I'm working on a project about recompiling Linux binaries to FreeBSD. No, I'm not talking about Linux binary compatibility. I want to do something different. I know FreeBSD and Linux are two different OSes, and it's very hard or maybe impossible to do something like that, but all fine... I will find a way. By the way, I just recompiled one of the hello world software written in c to FBSD. I need some more information about FreeBSD's binary differences.
So I have been searching for differences between FBSD and Linux binary and already found these:

1)Linked libraries are different 
2)ELF header different
..?


Note: Assume that architectures are the same(trying on x86_64)
Thanks...


----------



## Alain De Vos (Dec 19, 2021)

some info,








						Other - FreeBSD AMD64 ABI
					

Hello, background: I'm Assembly programmer for both Intel's x86 and AMD64 architectures, been programming for these architecture for more than 10 years in non-UNIX-like operating systems; to be more precise: Windows NT based operating systems.  I was able to find the numeric kernel services...




					forums.freebsd.org


----------



## drhowarddrfine (Dec 19, 2021)

You don't compile binaries but we know what you meant. It isn't hard or impossible in every situation to compile C code to FreeBSD. Especially any helloworld.c code. The problems come up with ABI compatibility and targeted code.


----------



## shkhln (Dec 19, 2021)

C ABI is the same, everything about ELF objects is exactly the same, syscall conventions are different I believe.



fbsd_ said:


> No, I'm not talking about Linux binary compatibility. I want to do something different. I know FreeBSD and Linux are two different OSes, and it's very hard or maybe impossible to do something like that, but all fine... I will find a way.

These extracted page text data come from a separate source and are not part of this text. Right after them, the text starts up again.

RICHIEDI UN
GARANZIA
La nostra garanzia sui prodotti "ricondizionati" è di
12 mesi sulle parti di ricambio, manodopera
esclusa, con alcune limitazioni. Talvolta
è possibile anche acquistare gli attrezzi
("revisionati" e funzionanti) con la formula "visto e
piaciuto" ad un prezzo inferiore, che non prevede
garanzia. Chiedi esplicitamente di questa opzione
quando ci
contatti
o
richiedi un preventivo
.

I'm getting teenage angst vibes from this 



fbsd_ said:


> By the way, I just recompiled one of the hello world software written in c to FBSD.


You did?


----------



## Alain De Vos (Dec 19, 2021)

I found this very old link,


			iBCS Emulation for Linux


----------



## fbsd_ (Dec 19, 2021)

shkhln said:


> C ABI is the same, everything about ELF objects is exactly the same, syscall conventions are different I believe.
> 
> 
> I'm getting teenage angst vibes from this
> ...


Hahah. It's hard to hide the angry teenager inside me. Don't mind it.


----------